Introduction: Infantile hypertrophic pyloric stenosis (IHPS) is a common surgical affection of unknown etiology. The muscular hypertrophy is known to resolve within a few months after pyloromyotomy (PM). The pathology of IHPS has been studied extensively at the time of PM, but the fate of the pylorus after healing remains unknown.
Materials and methods: We had the rare opportunity to study two pyloric biopsy specimens obtained 4 months and 2 years (respectively) after an uncomplicated PM for IHPS. They were compared with the initial specimen in one case, with 26 other specimens of IHPS, and with five normal controls. Immunohistochemistry using the avidin-biotin complex (ABC) system was performed for S-100 and nerve growth factor receptor, as markers for the enteric nervous system, and for the tyrosine kinase receptor c-kit, as a marker for the interstitial cells of Cajal (pacemaker cells). NADPH-diaphorase histochemistry was performed as a marker for the neuronal enzyme nitric oxide synthase, which produces the inhibitory neurotransmitter nitric oxide.

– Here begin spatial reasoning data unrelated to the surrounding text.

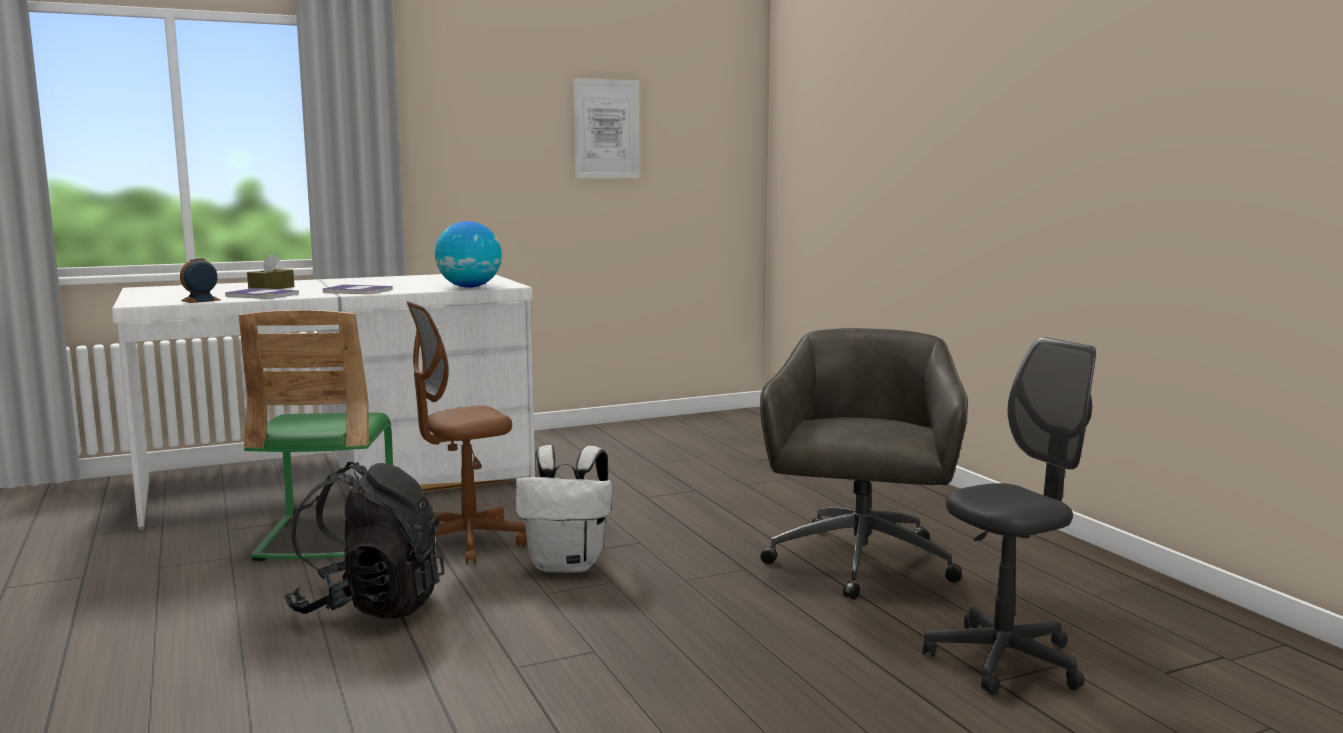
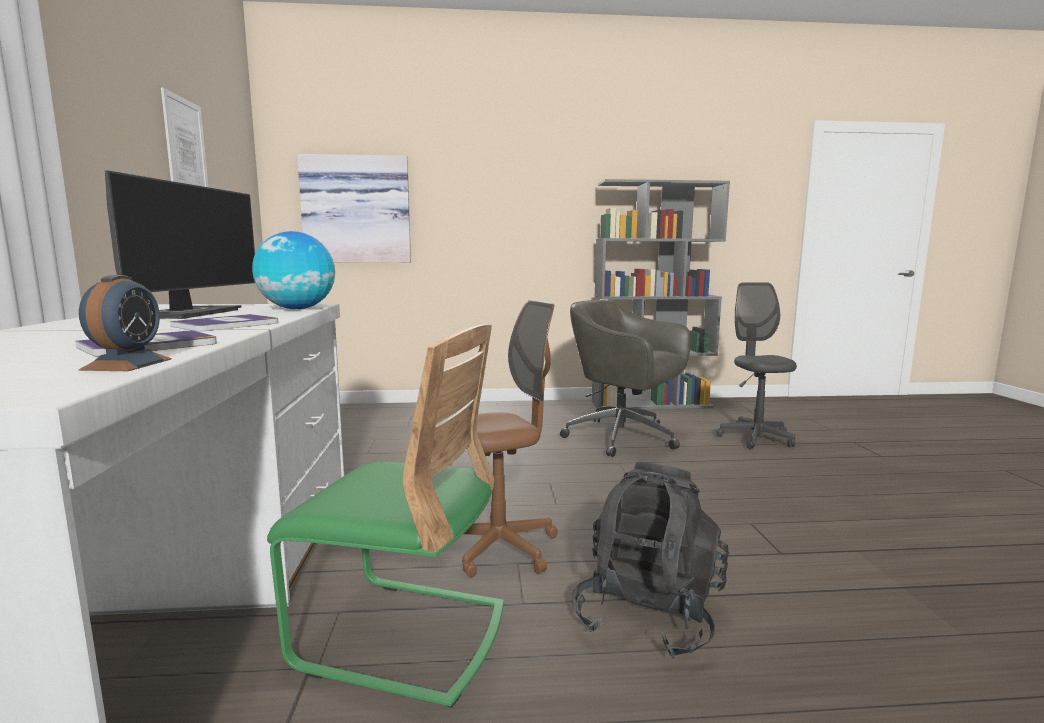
camera: 70 degrees left, 0 degrees up
alarm clock [180,258,220,303] -> alarm clock turned 150 degrees counterclockwise [79,275,172,371]
brown tissue box [247,254,294,289] -> none
brown office chair [407,301,527,565] -> brown office chair turned 105 degrees counterclockwise [462,300,558,578]
white backpack [516,445,612,573] -> none
none -> monitor [105,170,255,319]
none -> picture [297,154,411,263]
none -> grey bookcase [592,179,730,409]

Results: In both cases of IHPS, after healing, the circular musculature was not hypertrophic. For all markers studied, the distribution appeared similar to that in the normal pylorus. In contrast, all specimens obtained at the time of PM displayed a severe reduction of the different markers in the hypertrophic musculature.
Discussion: The pathological features observed in the circular layer in IHPS appear to resolve within a few months after PM. This suggests that the involvement of the enteric nervous system in IHPS might be milder than generally assumed. The etiology remains obscure, but our occasional observations may provide new insight into the pathophysiology of IHPS, and are in agreement with the excellent longterm clinical outcome for IHPS.